Solve the Initial value problem:

$\displaystyle \dot{u}(t) = \begin{pmatrix} a & 1 \\ 0 & b \end{pmatrix}\cdot u(t) \ , \ t\in [0,T] \ , \ u(0) = (1,1)^t$

(there's nothing said about 'a' and 'b')
Let $\displaystyle u(t) = \begin{bmatrix}x(t)\\y(t)\end{bmatrix}$. Then $\displaystyle \begin{bmatrix}\dot{x}(t)\\\dot{y}(t)\end{bmatrix} = \begin{bmatrix}a & 1 \\ 0 & b\end{bmatrix}\begin{bmatrix}x(t)\\y(t)\end{bmatri x}$. This says that $\displaystyle \dot{x} = ax+y,\ \dot{y} = by$, with initial conditions x(0)=y(0)=1. The equation for y should be easy to solve. Then substitute the formula for y into the equation for x. Again, it will be a reasonably easy ordinary differential equation (but there will be two different forms of the solution, depending on whether a=b or not).

3. Hey Opalg,

Originally Posted by Opalg
Let $\displaystyle u(t) = \begin{bmatrix}x(t)\\y(t)\end{bmatrix}$. Then $\displaystyle \begin{bmatrix}\dot{x}(t)\\\dot{y}(t)\end{bmatrix} = \begin{bmatrix}a & 1 \\ 0 & b\end{bmatrix}\begin{bmatrix}x(t)\\y(t)\end{bmatri x}$. This says that $\displaystyle \dot{x} = ax+y,\ \dot{y} = by$, with initial conditions x(0)=y(0)=1. The equation for y should be easy to solve.
Indeed, $\displaystyle y(t) = e^{bt} \Rightarrow \dot{y} = y'(t) = b*e^{bt}$

Originally Posted by Opalg
Then substitute the formula for y into the equation for x.
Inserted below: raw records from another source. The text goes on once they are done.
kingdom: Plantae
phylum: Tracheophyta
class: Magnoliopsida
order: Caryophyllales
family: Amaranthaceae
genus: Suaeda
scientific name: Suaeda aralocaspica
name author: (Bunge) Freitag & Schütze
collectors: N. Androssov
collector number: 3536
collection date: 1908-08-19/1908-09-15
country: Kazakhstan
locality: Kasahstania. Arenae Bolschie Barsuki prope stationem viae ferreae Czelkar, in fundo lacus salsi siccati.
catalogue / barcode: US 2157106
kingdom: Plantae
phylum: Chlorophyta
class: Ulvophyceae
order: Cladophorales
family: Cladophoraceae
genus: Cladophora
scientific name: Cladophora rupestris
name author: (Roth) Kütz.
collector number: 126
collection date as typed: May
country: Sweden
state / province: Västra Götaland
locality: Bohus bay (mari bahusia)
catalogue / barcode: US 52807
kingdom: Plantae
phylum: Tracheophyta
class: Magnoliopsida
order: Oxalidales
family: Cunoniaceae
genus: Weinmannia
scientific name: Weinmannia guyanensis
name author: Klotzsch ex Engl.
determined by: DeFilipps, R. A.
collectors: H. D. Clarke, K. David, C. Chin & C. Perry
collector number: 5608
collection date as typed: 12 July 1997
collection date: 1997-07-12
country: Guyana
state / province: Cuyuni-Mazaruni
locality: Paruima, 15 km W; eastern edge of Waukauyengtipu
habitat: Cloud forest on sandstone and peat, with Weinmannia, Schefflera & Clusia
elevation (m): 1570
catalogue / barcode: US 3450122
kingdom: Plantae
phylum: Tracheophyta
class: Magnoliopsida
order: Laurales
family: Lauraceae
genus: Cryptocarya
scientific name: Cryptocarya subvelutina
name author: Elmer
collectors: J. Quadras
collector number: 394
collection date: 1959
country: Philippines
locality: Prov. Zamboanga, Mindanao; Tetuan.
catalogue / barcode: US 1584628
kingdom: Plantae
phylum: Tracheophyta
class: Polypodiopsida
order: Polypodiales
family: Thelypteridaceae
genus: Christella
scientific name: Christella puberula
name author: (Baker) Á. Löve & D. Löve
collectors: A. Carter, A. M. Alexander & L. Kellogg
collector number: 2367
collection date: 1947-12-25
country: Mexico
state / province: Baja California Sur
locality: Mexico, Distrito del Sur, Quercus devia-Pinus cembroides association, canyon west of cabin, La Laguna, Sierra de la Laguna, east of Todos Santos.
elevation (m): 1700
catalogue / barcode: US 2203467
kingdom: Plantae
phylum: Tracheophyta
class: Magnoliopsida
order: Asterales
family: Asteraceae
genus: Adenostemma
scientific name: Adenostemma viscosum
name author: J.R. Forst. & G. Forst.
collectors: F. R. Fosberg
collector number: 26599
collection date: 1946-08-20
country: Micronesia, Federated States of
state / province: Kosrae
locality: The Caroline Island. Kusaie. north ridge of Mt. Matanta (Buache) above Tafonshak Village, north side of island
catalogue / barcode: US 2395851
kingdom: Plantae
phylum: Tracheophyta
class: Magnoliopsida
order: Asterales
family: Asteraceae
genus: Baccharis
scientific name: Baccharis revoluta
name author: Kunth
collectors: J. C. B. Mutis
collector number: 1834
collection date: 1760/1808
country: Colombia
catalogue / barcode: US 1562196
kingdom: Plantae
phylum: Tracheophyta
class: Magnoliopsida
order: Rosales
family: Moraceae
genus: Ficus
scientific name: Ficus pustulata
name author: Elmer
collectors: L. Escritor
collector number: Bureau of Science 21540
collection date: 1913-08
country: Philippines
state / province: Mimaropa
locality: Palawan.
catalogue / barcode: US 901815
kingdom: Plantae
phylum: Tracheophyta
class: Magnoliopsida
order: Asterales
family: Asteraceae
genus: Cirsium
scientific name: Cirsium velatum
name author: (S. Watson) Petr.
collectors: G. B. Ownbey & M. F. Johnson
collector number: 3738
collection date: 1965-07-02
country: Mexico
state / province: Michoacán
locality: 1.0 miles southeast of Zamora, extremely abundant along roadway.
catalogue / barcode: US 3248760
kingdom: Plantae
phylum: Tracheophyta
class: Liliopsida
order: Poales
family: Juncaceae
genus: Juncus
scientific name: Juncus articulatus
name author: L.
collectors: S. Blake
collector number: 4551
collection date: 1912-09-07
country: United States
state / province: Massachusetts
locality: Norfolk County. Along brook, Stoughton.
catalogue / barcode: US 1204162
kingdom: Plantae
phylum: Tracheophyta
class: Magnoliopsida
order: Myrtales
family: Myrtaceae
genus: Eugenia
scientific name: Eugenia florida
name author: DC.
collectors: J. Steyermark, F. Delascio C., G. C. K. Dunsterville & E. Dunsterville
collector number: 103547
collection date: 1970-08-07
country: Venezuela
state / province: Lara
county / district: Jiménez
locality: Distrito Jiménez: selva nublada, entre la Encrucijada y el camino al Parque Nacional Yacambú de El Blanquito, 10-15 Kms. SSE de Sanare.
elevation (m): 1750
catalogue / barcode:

Again, it will be a reasonably easy ordinary differential equation (but there will be two different forms of the solution, depending on whether a=b or not).
$\displaystyle \dot{x} = ax(t)+e^{bt}$

I dont get it

4. Originally Posted by Rapha
$\displaystyle \dot{x} = ax(t)+e^{bt}$

I don't get it
If a ≠ b then you should be able to find a solution of the form $\displaystyle x(t) = Ae^{at} + Be^{bt}$, for suitable constants A and B.

If a = b then the solution will be of the form $\displaystyle x(t) = (At+B)e^{at}$.